July 2nd, 2010 | From The Guardian, Tech | Tim Heyes

Powered by Guardian.co.ukThis article was written by Charles Arthur, for guardian.co.uk on Friday 2nd July 2010 11.27 UTC

Stop all the tubes, cut off the API. Transport for London has had to stop its supply of data about the movements of Underground trains due to “overwhelming demand” from demonstrations of what can be done with that data such as Harry Metcalfe’s Matthew Somerville’s maths-and-magic live tube map. (If you try to go to that site now it just hangs.)

The reason: after opening up the API, requests for data ballooned from 180,000 to 10m. Consequently, TfL found itself a bit underprepared.

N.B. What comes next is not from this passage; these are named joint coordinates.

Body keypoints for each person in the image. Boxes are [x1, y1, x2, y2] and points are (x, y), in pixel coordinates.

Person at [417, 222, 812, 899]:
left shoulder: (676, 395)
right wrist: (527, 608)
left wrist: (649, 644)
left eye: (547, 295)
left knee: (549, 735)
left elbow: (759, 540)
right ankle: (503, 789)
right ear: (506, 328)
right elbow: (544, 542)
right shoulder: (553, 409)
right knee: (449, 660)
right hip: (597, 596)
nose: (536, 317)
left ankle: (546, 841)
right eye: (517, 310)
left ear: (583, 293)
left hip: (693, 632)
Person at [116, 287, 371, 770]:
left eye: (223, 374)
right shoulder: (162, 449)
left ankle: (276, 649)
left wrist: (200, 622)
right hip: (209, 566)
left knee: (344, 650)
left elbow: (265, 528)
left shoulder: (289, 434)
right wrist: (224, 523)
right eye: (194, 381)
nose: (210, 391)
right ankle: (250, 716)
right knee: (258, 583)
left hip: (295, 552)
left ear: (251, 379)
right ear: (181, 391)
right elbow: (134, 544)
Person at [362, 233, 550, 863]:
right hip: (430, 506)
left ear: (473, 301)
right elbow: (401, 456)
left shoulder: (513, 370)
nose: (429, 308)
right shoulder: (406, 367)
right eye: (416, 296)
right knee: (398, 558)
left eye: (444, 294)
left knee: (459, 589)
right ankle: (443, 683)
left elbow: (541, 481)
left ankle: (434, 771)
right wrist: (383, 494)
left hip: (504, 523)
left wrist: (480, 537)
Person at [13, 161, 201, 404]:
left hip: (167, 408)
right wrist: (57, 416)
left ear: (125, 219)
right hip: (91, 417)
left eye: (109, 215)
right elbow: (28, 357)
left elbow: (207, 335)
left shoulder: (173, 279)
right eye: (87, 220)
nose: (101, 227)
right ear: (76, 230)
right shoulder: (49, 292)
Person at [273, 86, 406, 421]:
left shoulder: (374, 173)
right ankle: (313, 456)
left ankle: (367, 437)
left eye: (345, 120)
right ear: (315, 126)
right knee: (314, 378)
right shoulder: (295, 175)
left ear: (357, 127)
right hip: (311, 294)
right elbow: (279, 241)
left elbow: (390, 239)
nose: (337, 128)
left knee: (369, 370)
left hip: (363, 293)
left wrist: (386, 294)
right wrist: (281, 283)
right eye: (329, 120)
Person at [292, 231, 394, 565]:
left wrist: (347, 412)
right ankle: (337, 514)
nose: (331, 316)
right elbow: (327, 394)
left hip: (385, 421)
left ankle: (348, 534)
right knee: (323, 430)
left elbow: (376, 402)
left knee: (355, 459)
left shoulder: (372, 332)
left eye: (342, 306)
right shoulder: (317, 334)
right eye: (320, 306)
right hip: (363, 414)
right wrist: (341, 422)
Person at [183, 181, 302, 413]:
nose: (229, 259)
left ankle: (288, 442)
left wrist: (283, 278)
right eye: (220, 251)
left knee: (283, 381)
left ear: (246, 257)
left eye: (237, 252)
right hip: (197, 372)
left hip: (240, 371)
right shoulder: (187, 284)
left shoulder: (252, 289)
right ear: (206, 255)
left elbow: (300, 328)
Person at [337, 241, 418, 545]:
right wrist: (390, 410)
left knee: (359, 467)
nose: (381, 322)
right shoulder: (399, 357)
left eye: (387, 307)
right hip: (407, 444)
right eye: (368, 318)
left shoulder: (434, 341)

As the London Datastore – which has been the throughway for those API requests – notes,

“Owing to overwhelming demand by apps that use the service, the London Underground feed has had to be temporarily suspended. We hope to restore the service as soon as possible but this may take some days. We will keep everyone informed of progress towards a resolution.”

Our understanding is that the London Datastore is now encouraging TfL to serve API requests directly, rather than proxied through the data store, because that will mean that TfL gets a clearer idea of who the customers and developers for its data actually are, and where they’re based.

In the comments to the blogpost, there are some useful suggestions for TfL about how to improve the service while easing the strain on its (well, the LDS’s) servers: more partitioning of feeds with less data per feed, and more caching. Obvious to developers – not so obvious to an organisation which has lived its life functioning, as one developer described it to me, as “a black box that people pour money into and which then spits out travel”.

But for TfL, the lesson is clear: there’s real, eager demand for its data via an API. There are people who have positive, helpful suggestions for how to improve its servicing. And it’s being advised to hold those customers/developers closer, rather than at arm’s length. It’s going to be interesting to see how it progresses.

Now, can we have the live tube map back please? Soon?